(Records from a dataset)
::::::::::
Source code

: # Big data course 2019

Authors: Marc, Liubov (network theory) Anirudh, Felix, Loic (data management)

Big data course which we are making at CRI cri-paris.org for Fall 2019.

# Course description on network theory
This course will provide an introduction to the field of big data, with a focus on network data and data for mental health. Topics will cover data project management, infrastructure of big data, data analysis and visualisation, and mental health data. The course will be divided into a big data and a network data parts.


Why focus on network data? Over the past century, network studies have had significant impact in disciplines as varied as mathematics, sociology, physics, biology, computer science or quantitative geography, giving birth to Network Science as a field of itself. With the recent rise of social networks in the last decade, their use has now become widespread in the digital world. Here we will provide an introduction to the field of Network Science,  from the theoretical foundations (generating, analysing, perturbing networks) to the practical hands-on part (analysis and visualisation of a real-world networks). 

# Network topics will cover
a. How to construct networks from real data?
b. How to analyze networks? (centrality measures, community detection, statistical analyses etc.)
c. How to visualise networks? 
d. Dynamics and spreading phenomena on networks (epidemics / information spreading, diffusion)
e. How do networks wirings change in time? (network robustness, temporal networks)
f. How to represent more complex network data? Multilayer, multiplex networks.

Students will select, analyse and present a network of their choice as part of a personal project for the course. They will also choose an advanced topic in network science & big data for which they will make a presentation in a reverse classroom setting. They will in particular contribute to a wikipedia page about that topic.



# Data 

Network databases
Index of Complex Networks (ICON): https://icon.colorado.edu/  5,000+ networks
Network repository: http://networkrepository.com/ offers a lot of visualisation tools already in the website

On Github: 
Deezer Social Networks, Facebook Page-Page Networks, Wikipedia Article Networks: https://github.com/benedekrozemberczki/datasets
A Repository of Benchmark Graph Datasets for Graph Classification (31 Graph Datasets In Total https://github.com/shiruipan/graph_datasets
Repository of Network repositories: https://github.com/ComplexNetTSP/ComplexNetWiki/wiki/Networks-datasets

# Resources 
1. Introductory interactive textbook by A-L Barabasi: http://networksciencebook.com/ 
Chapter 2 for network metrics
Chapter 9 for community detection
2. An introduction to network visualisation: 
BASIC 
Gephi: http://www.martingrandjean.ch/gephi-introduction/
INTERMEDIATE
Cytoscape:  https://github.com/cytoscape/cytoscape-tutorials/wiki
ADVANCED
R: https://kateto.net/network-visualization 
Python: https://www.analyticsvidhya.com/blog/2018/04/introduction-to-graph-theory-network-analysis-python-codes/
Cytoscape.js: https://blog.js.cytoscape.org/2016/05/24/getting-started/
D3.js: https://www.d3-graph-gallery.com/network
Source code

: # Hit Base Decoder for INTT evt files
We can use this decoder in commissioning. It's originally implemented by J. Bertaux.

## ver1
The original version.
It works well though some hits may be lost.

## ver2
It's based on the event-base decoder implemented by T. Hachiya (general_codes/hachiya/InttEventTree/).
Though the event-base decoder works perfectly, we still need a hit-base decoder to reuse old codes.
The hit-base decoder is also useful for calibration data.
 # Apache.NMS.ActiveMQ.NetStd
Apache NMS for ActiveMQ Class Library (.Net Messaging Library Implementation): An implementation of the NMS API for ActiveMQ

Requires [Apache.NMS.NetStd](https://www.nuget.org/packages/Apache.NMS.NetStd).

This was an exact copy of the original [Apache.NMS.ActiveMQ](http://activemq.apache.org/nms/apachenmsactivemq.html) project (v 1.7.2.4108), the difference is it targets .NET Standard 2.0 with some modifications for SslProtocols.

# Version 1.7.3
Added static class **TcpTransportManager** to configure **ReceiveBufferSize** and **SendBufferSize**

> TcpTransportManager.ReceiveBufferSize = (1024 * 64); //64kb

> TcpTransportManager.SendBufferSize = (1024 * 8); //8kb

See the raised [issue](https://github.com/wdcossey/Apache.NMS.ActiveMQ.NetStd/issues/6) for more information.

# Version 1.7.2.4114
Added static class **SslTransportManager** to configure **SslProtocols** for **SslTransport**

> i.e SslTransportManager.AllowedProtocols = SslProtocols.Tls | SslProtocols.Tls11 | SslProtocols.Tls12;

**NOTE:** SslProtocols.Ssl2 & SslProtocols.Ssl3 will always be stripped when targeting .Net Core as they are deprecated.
::::::::::
** Task to complete **
Tally the lines above that contain "configure"; give only the number.

** Exercise solution **
2